═══ Page text ═══

East Bay hospital injuries prompt pedestrian safety bill

An epidemic of serious pedestrian injuries outside of a Fremont hospital has prompted an East Bay legislator to introduce legislation that she hopes will make crossing the street to visit the hospital a little safer.


Civic Center Drive Fremont CA

Civic Center Drive in Fremont, CA bisecting parking and transit stops from Washington Hospital has long been a trouble spot for employees, patients and visitors of the hospital. Civic Center Drive is one of the main access roads for the 2000+ parking spaces at the Fremont BART station located just north of Washington Hospital. The 85th percentile speed on this 30 MPH speed limit road is 34 MPH, according to city of Fremont traffic surveys. With 1900 employees at the hospital and a constant flow of visitors and patients crossing Civic Center Drive on a constant basis, even 30 MPH is likely too high. In 2005, the city of Fremont reluctantly installed a crosswalk at hospital expense, but the problems continued as you can see from this 2007 video by KRON’s Stanely Roberts.



From August 2012 to September 2013, five people have been injured, four of them seriously, in this crosswalk. Two of those collisions involved hospital employees. The state nursing union notes that “It is unacceptable to have a person seek our care because they were injured just outside that very door!”

Hospital leaders submitted a petition to the Fremont city council last October, asking the city to install a traffic signal to protect pedestrians at this crosswalk. As far as I can figure out, the city so far as not responded.

═══ Record extracts ═══

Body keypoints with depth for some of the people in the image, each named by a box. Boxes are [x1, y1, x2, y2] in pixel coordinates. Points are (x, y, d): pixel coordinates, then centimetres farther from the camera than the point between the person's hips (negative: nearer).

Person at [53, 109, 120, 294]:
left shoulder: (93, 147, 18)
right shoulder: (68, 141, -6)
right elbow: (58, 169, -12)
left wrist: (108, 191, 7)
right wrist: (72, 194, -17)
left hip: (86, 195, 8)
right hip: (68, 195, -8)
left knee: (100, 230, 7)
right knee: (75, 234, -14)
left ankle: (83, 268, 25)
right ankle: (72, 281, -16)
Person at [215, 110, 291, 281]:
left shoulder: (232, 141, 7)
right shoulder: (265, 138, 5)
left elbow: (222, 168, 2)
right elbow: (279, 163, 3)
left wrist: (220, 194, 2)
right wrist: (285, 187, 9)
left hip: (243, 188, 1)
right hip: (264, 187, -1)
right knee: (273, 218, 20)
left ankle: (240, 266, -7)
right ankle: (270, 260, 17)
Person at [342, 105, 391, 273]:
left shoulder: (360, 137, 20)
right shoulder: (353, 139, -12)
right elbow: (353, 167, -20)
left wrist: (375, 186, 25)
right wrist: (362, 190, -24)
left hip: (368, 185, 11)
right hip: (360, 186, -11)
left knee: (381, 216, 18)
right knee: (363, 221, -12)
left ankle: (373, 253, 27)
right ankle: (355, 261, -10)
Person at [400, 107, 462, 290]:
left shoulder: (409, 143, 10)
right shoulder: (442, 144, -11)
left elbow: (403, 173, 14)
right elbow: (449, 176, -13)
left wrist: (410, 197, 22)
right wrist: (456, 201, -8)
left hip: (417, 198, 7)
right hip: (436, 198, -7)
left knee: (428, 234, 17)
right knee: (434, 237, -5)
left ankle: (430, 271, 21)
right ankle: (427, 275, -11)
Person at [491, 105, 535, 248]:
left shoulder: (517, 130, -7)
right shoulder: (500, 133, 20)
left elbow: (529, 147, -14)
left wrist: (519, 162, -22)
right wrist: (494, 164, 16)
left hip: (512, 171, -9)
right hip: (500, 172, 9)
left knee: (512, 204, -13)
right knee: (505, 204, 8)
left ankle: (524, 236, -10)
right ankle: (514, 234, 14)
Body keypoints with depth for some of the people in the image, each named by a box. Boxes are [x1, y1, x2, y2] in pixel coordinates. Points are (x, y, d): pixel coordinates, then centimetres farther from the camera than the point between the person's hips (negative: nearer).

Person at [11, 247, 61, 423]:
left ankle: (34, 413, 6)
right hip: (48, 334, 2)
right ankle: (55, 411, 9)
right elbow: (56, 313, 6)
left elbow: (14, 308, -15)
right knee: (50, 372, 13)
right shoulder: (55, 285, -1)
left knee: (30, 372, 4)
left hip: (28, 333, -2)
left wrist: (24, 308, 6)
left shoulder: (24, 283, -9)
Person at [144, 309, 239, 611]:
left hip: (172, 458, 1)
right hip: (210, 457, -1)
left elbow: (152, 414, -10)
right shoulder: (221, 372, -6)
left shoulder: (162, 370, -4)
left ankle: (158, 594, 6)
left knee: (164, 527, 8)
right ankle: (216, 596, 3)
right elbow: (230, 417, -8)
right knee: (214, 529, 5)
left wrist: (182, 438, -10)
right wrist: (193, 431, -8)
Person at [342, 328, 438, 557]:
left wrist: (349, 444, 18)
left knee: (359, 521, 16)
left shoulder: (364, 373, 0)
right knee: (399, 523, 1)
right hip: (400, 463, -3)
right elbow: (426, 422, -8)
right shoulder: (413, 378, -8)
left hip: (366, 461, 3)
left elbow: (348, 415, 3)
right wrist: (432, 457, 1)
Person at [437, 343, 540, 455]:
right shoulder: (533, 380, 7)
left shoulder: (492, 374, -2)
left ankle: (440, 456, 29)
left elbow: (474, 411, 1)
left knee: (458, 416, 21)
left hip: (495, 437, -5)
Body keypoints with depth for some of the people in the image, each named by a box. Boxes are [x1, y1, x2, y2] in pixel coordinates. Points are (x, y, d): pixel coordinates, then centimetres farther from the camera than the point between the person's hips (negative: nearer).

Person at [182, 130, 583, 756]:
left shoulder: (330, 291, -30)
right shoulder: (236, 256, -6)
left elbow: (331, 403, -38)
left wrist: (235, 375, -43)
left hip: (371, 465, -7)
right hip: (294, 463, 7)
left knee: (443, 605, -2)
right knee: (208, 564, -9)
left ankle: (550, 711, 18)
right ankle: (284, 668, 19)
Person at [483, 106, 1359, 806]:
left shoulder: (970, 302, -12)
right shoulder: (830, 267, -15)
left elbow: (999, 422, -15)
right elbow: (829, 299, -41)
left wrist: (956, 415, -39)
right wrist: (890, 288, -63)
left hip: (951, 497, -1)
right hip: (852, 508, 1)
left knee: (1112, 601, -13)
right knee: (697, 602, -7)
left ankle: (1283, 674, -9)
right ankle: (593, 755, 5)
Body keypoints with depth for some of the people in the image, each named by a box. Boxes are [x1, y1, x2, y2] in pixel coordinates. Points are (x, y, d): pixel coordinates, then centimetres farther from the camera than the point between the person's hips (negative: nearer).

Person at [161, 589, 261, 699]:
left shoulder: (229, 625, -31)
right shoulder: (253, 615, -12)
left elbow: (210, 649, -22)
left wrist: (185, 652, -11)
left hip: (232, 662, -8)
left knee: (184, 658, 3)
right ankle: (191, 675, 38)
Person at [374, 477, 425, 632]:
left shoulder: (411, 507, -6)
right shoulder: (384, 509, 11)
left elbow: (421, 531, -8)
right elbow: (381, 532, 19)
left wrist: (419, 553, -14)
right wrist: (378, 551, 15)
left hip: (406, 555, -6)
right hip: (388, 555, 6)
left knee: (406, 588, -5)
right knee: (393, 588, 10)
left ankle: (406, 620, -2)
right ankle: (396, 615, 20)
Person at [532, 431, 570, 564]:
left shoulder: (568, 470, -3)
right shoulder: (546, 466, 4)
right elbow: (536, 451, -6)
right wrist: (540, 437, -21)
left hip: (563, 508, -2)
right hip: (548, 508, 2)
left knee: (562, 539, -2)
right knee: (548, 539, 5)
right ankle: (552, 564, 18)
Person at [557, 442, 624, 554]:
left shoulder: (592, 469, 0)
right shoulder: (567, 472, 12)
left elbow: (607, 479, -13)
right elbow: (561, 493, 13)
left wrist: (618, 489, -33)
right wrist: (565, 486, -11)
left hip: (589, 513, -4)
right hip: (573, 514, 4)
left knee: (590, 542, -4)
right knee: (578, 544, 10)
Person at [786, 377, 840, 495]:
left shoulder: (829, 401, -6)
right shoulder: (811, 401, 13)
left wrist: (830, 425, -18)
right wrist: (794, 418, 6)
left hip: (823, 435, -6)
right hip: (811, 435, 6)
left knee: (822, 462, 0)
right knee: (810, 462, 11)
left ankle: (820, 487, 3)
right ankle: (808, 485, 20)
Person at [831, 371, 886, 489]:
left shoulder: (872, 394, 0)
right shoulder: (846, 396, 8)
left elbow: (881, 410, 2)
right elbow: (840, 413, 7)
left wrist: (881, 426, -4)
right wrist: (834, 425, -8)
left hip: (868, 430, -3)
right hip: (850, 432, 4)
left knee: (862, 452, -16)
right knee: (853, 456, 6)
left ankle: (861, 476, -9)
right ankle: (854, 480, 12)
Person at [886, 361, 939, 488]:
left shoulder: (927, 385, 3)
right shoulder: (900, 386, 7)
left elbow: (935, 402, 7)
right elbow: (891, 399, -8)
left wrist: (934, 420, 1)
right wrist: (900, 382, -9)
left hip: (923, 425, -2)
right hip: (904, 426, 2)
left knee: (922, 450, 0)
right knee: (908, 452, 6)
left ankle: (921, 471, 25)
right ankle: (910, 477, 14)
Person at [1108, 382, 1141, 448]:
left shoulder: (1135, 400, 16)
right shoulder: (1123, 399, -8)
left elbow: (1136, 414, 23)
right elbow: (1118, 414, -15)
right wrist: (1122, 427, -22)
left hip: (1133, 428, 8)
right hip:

═══

» What the exercise asks
Copy, word for word, the section of the Fremont hospital crosswalk article above from "An epidemic of" to "a little safer.".

» Task solution
An epidemic of serious pedestrian injuries outside of a Fremont hospital has prompted an East Bay legislator to introduce legislation that she hopes will make crossing the street to visit the hospital a little safer.